Lab 5: Intro to physical simulation
Today we are going to break from things we've been talking about in class and look at simulating physical processes. In particular, we are going to write functions which simulate simple Newtonian physics. In particular, we are going to think about launching an object and simulating its trajectory. First, if we want to model the flight of on object, what things do we need to represent (what are our variables going to be?). Second, how are these initialized? Third, how are they updated? and Fourth, how can we visualize them? The lab today will help work through those questions, but in the future i'll continue to ask you to do more and more of this yourself.
  1. First, if we want to model the flight of on object, what things do we need to represent (what are our variables going to be?).
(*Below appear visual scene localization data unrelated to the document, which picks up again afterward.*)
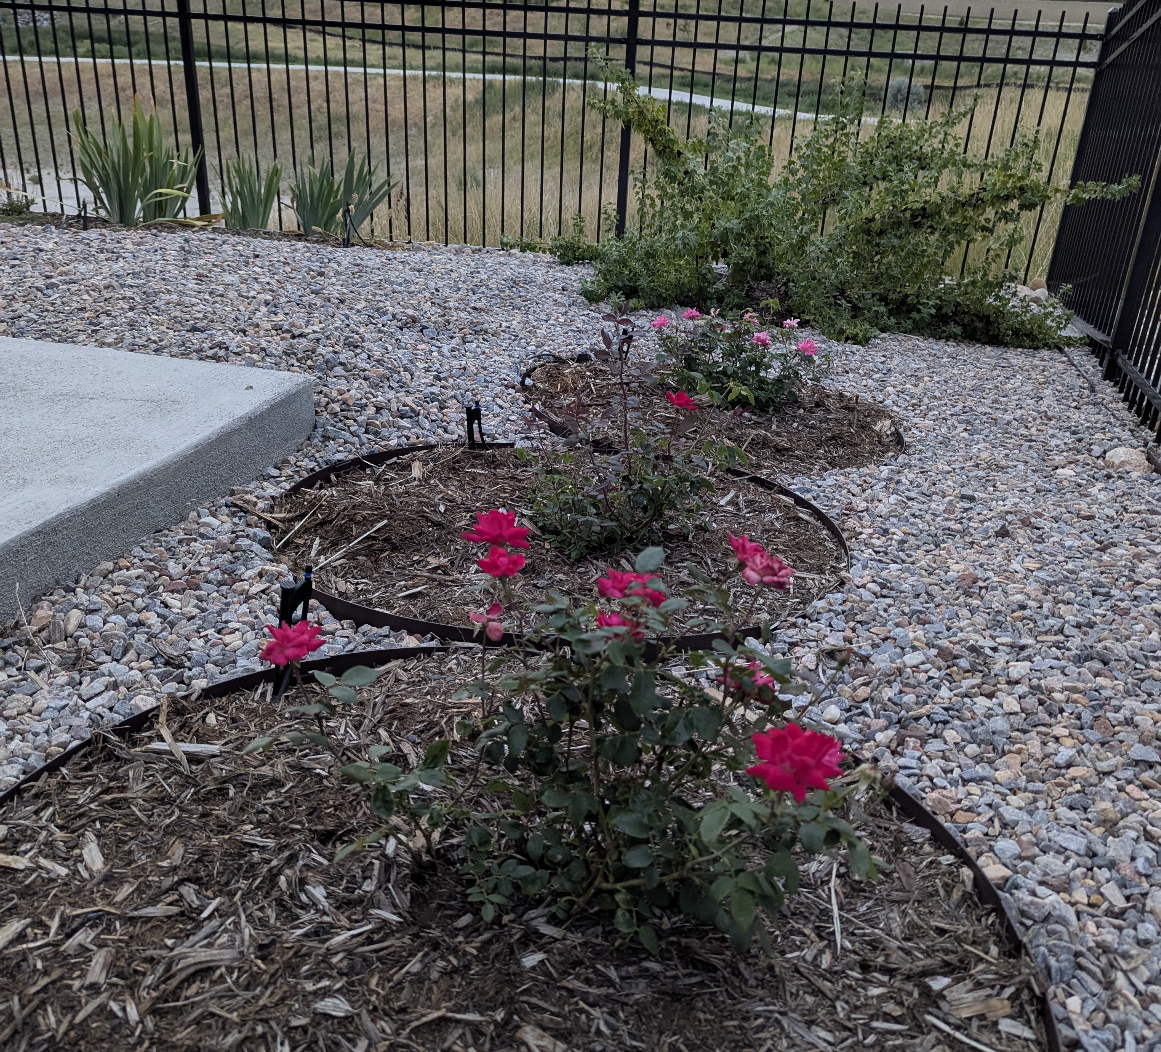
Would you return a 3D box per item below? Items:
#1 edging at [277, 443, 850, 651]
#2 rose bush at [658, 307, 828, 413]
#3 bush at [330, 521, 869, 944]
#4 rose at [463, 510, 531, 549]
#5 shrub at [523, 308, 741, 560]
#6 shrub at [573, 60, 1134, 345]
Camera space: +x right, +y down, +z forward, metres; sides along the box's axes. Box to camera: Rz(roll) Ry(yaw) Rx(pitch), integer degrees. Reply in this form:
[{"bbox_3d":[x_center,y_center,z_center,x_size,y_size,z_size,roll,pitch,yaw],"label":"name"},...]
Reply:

We need to model the position of the object, y. In order to update this, we will need to use the velocity v, and in order to update the velocity, we will need to use the accelaration a. We will suppose that a is constant.
  2. Second, how are these initialized? We will let the user specify starting conditions for all of these.
  3. Third, how are they updated? In the first step, we chose to maintain the position of the object "y". Even if we only represent the "current" position y, we can think about the variable y(t): Thinking back to physics, y(t) is a time varying function. The most common approach to understanding how a function varies is to take the "first order taylor series expansion". This says that near a time point t:
    y(t + dt) = y(t) + dy/dt * dt + higher order terms
    we commonly choose to make our simulation run at a time step where all the higher order terms are close to zero, so we ignore those terms. the other term (dy/dt) is the velocity, that we are representing with the variable v. So, in a small time step (from t to (t+dt)), how does y change?
    yNew = y + v * dt.
    Then, from one time step to the next, the velocity also changes.
    v(t + dt) = v(t) + dv/dt * dt + higher order terms.
    Since dv/dt = a, we can use:
    aNew = v + a * dt.
    and we can assume that a is a constant.
  4. and eventually we will plot the value of y as a function of time.
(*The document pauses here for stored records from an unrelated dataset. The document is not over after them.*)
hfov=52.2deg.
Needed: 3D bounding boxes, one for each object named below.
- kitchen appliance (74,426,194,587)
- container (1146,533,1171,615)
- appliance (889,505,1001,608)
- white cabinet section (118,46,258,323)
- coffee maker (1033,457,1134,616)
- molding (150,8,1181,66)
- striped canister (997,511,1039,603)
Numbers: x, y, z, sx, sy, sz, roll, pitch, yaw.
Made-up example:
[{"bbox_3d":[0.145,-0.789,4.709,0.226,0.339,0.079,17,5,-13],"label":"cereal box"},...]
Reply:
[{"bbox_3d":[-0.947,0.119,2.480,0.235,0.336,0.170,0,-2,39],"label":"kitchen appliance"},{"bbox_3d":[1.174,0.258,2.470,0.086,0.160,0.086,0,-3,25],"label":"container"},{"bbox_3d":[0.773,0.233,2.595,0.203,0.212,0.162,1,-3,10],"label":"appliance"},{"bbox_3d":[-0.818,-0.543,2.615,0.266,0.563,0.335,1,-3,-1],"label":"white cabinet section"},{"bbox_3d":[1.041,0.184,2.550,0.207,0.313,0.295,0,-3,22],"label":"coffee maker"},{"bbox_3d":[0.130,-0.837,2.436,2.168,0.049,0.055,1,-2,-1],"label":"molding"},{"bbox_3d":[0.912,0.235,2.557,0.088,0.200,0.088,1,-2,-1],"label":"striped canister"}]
Task 1: Write a function to update the position and velocity of a particle. Your function should have the form: 

function [yNew, vNew] = update(y,v,a,dt)
and take values of y,v,a and a time step dt, and return new values for y and v.

You should create for yourself 2 sample inputs and compute by hand the expected output, then verify that your program gives this output.
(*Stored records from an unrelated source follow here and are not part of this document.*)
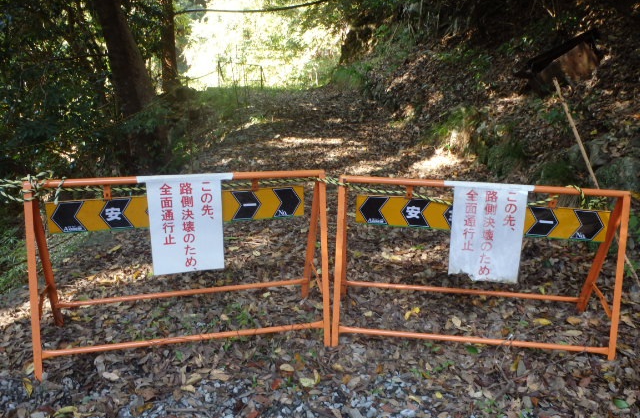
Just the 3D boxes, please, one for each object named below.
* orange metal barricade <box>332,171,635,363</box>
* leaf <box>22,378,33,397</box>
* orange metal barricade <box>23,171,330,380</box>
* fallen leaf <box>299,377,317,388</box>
[{"bbox_3d":[0.676,0.234,2.477,1.200,0.750,0.490,3,20,6],"label":"orange metal barricade"},{"bbox_3d":[-1.095,0.664,2.078,0.032,0.016,0.110,-12,22,-34],"label":"leaf"},{"bbox_3d":[-0.570,0.216,2.380,1.200,0.760,0.500,-3,19,-15],"label":"orange metal barricade"},{"bbox_3d":[-0.047,0.678,2.185,0.065,0.014,0.038,6,19,16],"label":"fallen leaf"}]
Show your calculations and your function as you check in with the TA.

Task 2:

Write a function that simulates the behavior of this over time, as long as the "y" position is positive. Your function should have the form: 

function simulate(origY,origV,a,dt)

that takes initial values for y,v, and a, dt and continually calls your update function until y becomes less than zero. Your function should include a while loop.

Add to your function a call that plots the current value of (y,n) where n how many times you've called the update function.

Check in with a TA and show the plot.

Task 3:

Finally, I'd like to simulate the particle bouncing when it hits the ground. When the position becomes negative, flip the velocity from negative to positive. You could do this by modifying either the "simulate" function or the "update" function. Choose one function to modify and write one or two sentences about how/why you which to make the modification in that function.

Check in with a TA, show your justification, and show the resulting plot.